Big Data Analytics: Research Needs
Ali Ghassemian
April 28, 2016
Plan
DOE’s Grid Modernization Initiative (GMI) represent a comprehensive effort to help shape the
future of our nation’s grid and solve the challenges of integrating conventional and renewable
sources with energy storage and smart buildings, while ensuring that the grid is resilient and secure
to withstand growing cybersecurity and climate challenges.
DOE’s comprehensive Grid Modernization Multi-Year Program Plan (MYPP), is the blueprint for
DOE’s R&D agenda and the modernized grid. The plan lays out the agenda and priorities for the
Department’s research, development, and demonstration efforts to enable a modernized grid,
building on concepts and recommendations from DOE’s Quadrennial Energy Review (QER) and
Quadrennial Technology Review (QTR). The plan describes the R&D activities that DOE will focus on
over the next five years, including continued opportunities for public-private partnerships and
enhanced collaboration among DOE offices.

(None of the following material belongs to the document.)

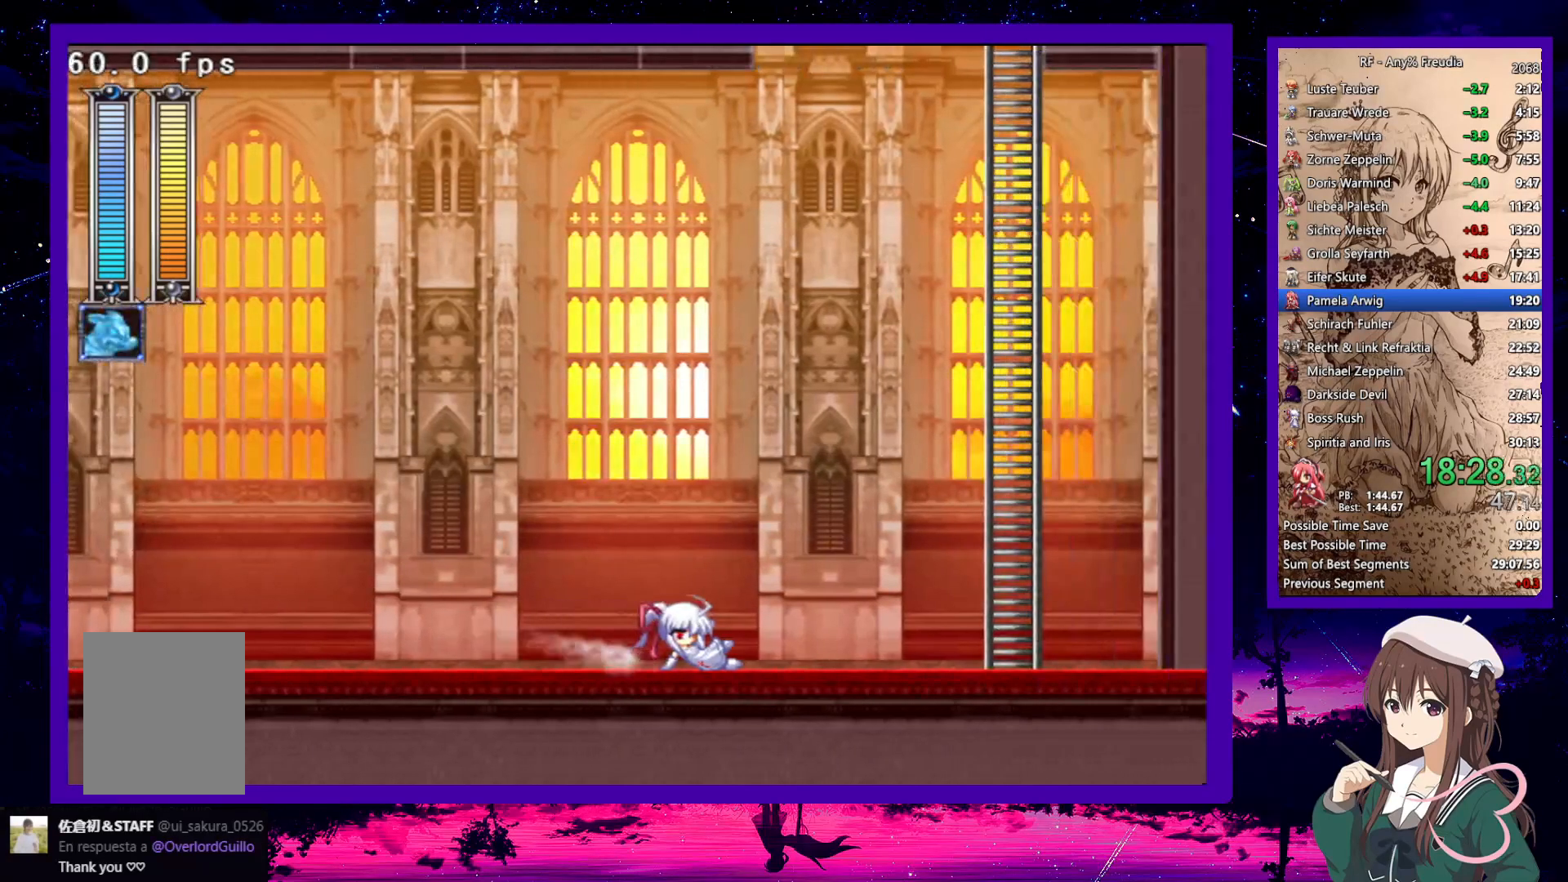
{"keys": ["right", "z"], "events": [[133, "x", "down"], [133, "z", "down"], [183, "x", "up"], [183, "z", "up"], [500, "z", "down"]]}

Through the GMI, MYPP, QER, and QTR the Department will help frame new grid architecture design
elements, develop new planning and real-time operations platforms, provide metrics and analytics to
improve grid performance, and enhance government and industry capabilities for designing the
infrastructure and regulatory models needed for successful grid modernization.
Successful transformation requires a coordinated, whole-grid approach designed to research,
develop, demonstrate, and assist in the deployment of key technologies.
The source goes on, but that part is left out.